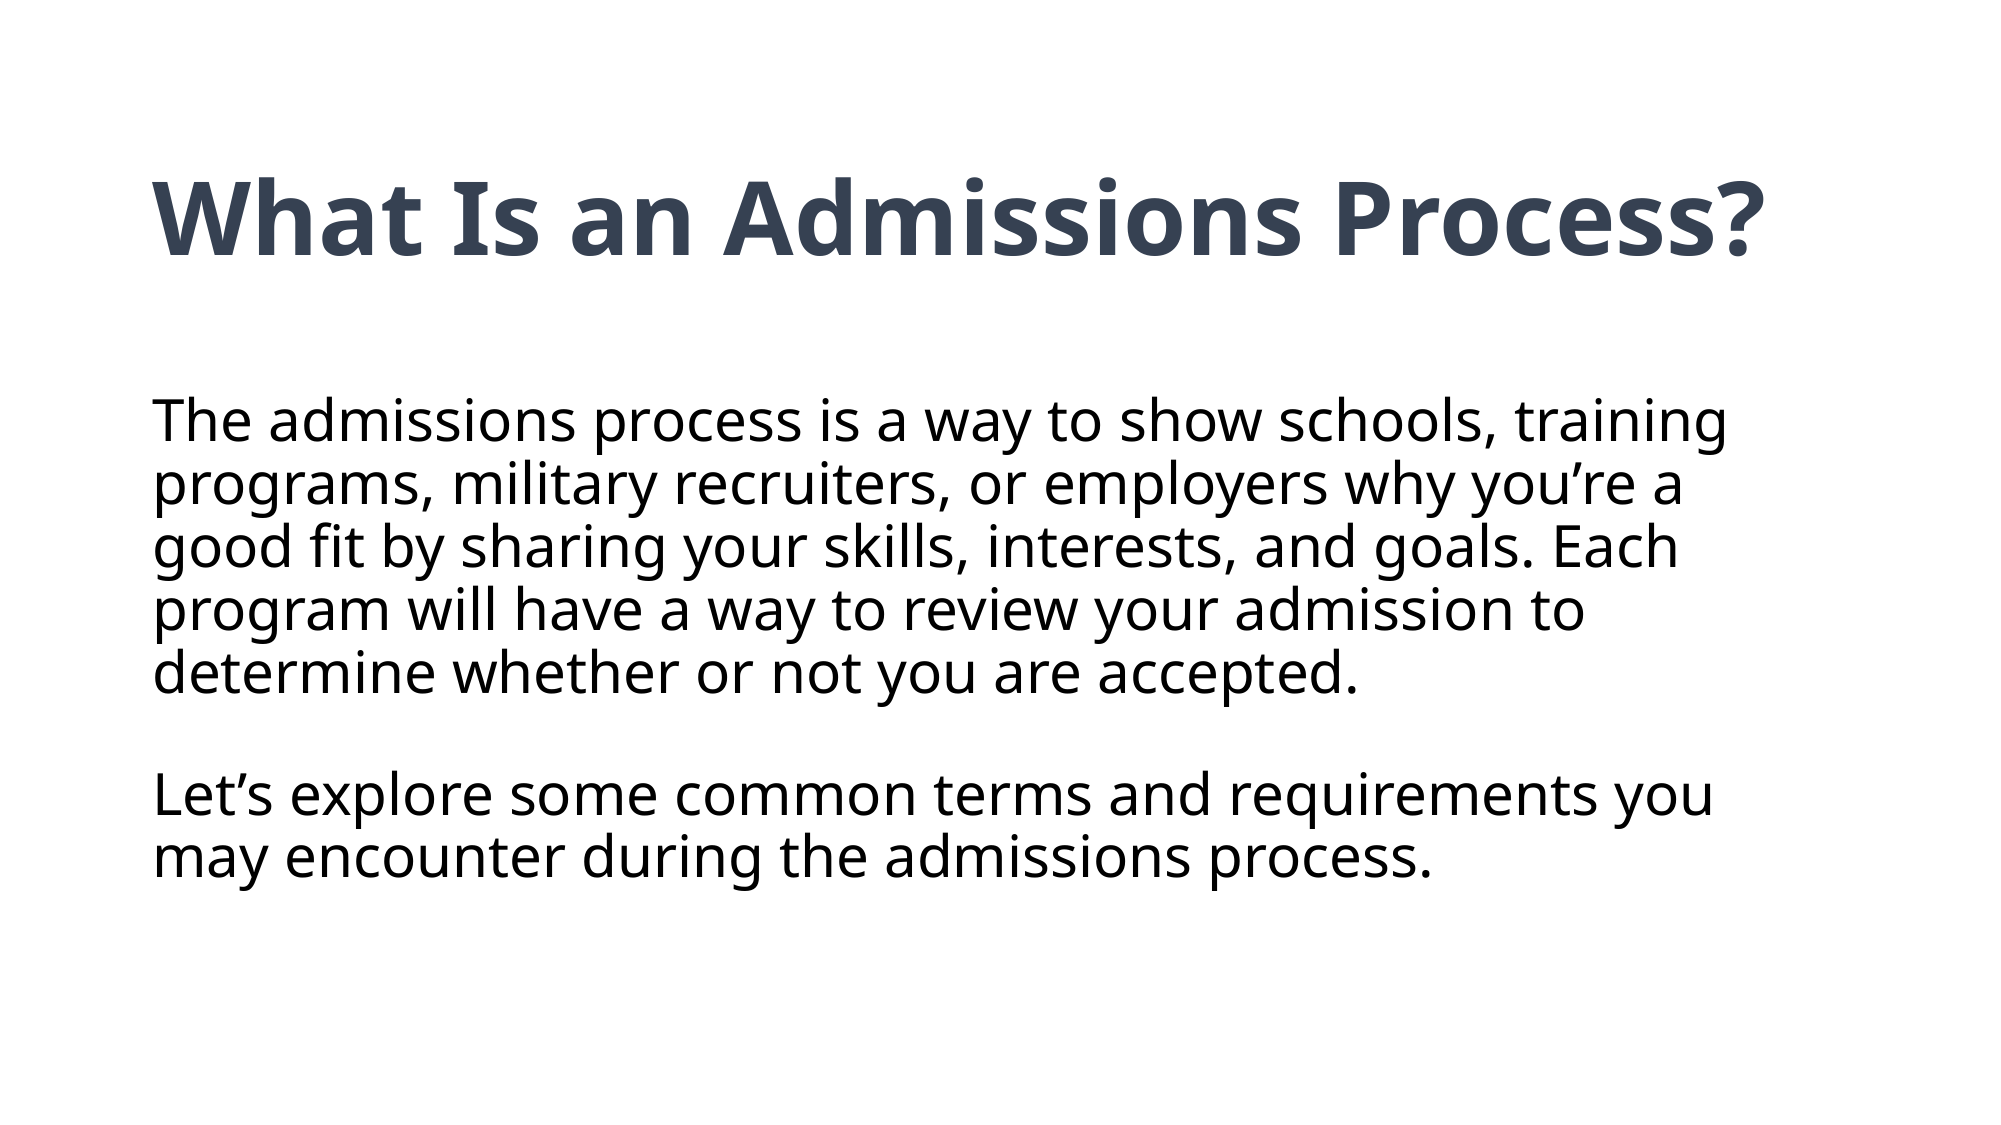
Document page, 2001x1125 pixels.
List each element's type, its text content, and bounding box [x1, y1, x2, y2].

list The admissions process is a way to show schools, training programs, military recruiters, or employers why you’re a good fit by sharing your skills, interests, and goals. Each program will have a way to review your admission to determine whether or not you are accepted. Let’s explore some common terms and requirements you may encounter during the admissions process. [137, 384, 1772, 1098]
title What Is an Admissions Process? [137, 113, 1863, 332]
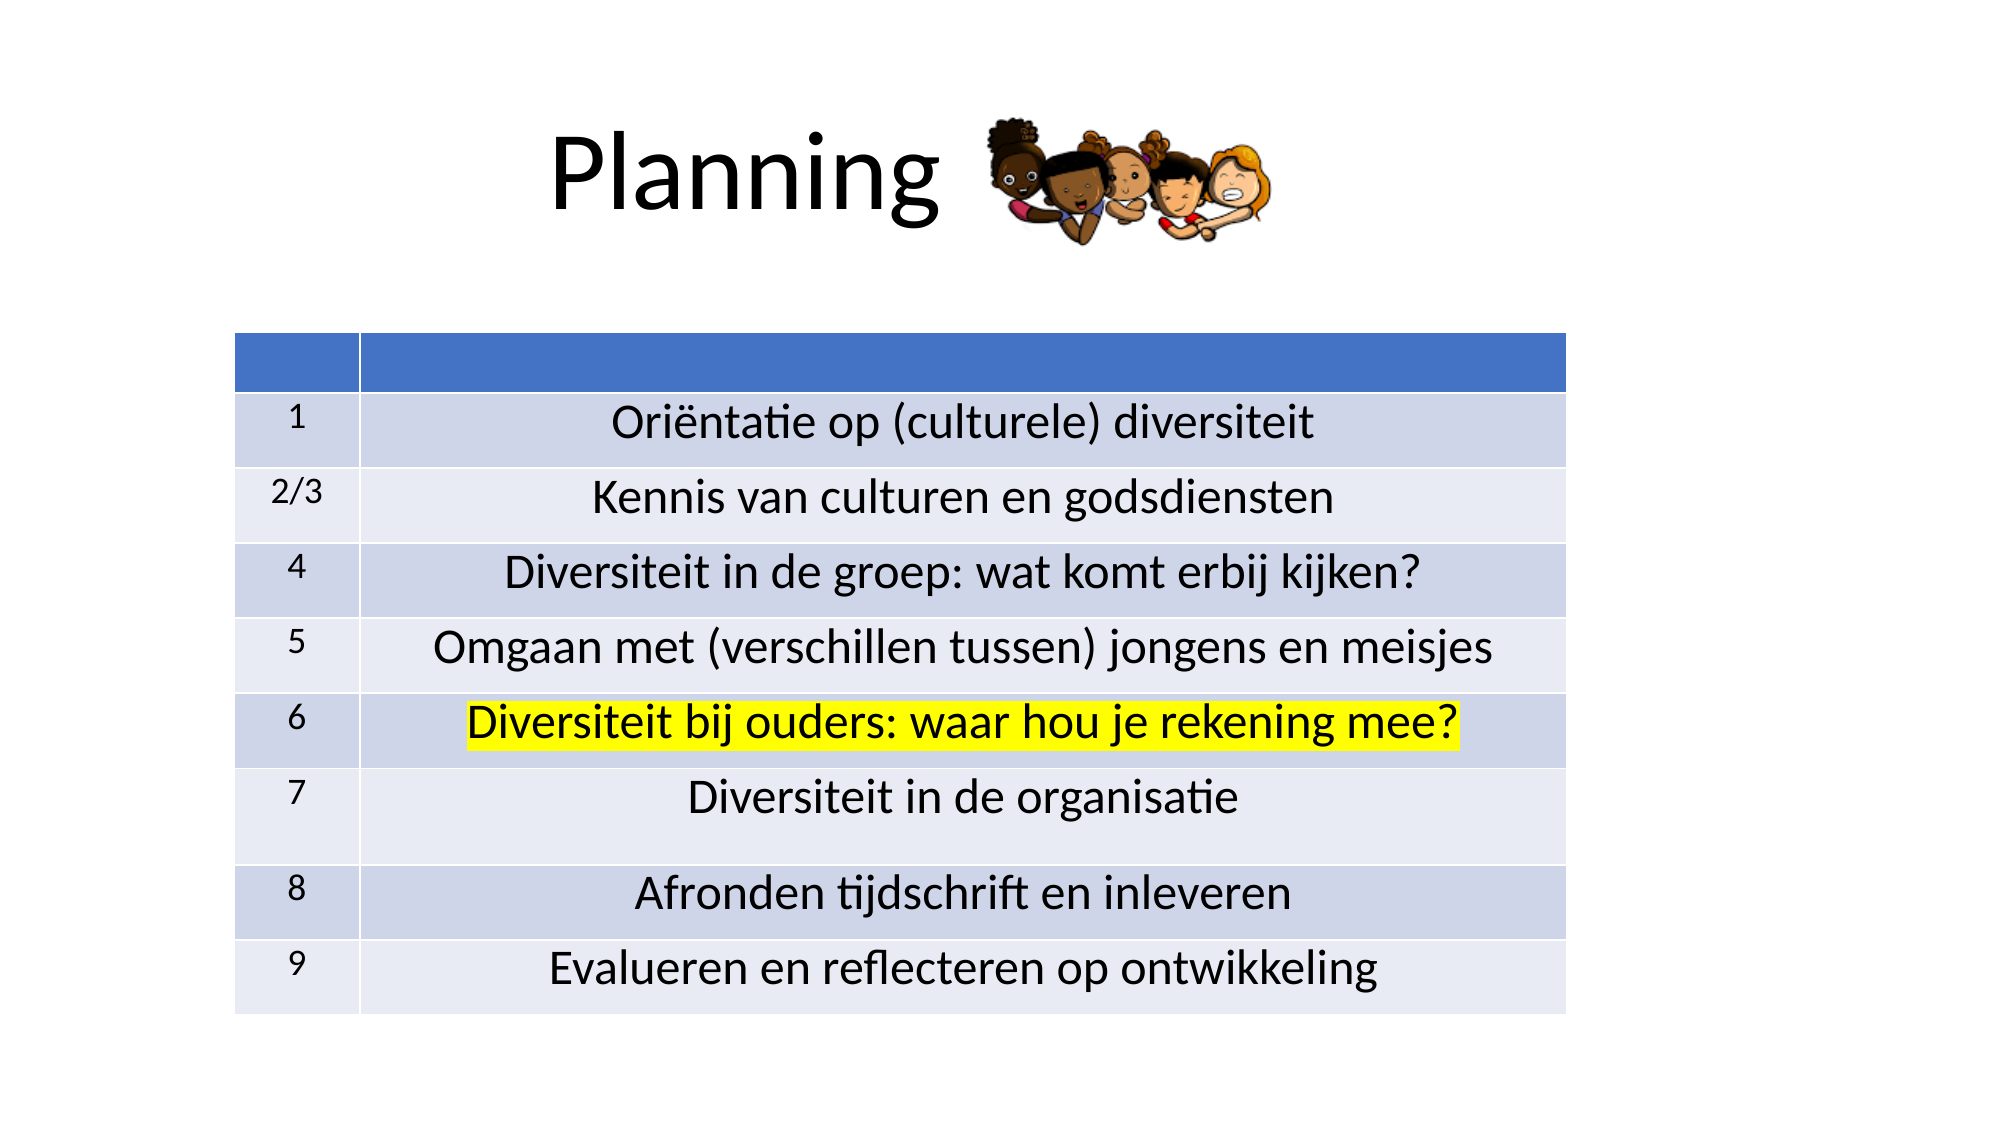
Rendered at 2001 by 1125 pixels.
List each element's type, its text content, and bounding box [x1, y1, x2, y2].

table_cell 4 [235, 544, 359, 617]
table_cell Afronden tijdschrift en inleveren [361, 866, 1566, 939]
table_cell Diversiteit bij ouders: waar hou je rekening mee? [361, 694, 1566, 768]
table_cell Omgaan met (verschillen tussen) jongens en meisjes [361, 619, 1566, 692]
table_cell 1 [235, 394, 359, 467]
table_cell Kennis van culturen en godsdiensten [361, 469, 1566, 542]
table_cell Diversiteit in de groep: wat komt erbij kijken? [361, 544, 1566, 617]
picture [958, 0, 1280, 358]
table_cell 2/3 [235, 469, 359, 542]
text_box Planning [533, 89, 957, 240]
table_cell Evalueren en reflecteren op ontwikkeling [361, 941, 1566, 1014]
table_cell 9 [235, 941, 359, 1014]
table_cell 5 [235, 619, 359, 692]
table_header [235, 333, 359, 392]
table_cell Diversiteit in de organisatie [361, 769, 1566, 864]
table_cell 7 [235, 769, 359, 864]
table_header [361, 333, 1566, 392]
table_cell 8 [235, 866, 359, 939]
table_cell 6 [235, 694, 359, 768]
table_cell Oriëntatie op (culturele) diversiteit [361, 394, 1566, 467]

PROBLEM TO WORK ON: With the pictures omitted, set down each line exactly, starting at the first line of the records above and ending with the line that contains "Rendered at 2001 by 1125 pixels.".

RESULT FOR THIS EXERCISE:
Document page, 2001x1125 pixels.
List each element's type, its text content, and bounding box [x1, y1, x2, y2].

list The admissions process is a way to show schools, training programs, military recruiters, or employers why you’re a good fit by sharing your skills, interests, and goals. Each program will have a way to review your admission to determine whether or not you are accepted. Let’s explore some common terms and requirements you may encounter during the admissions process. [137, 384, 1772, 1098]
title What Is an Admissions Process? [137, 113, 1863, 332]
Rendered at 2001 by 1125 pixels.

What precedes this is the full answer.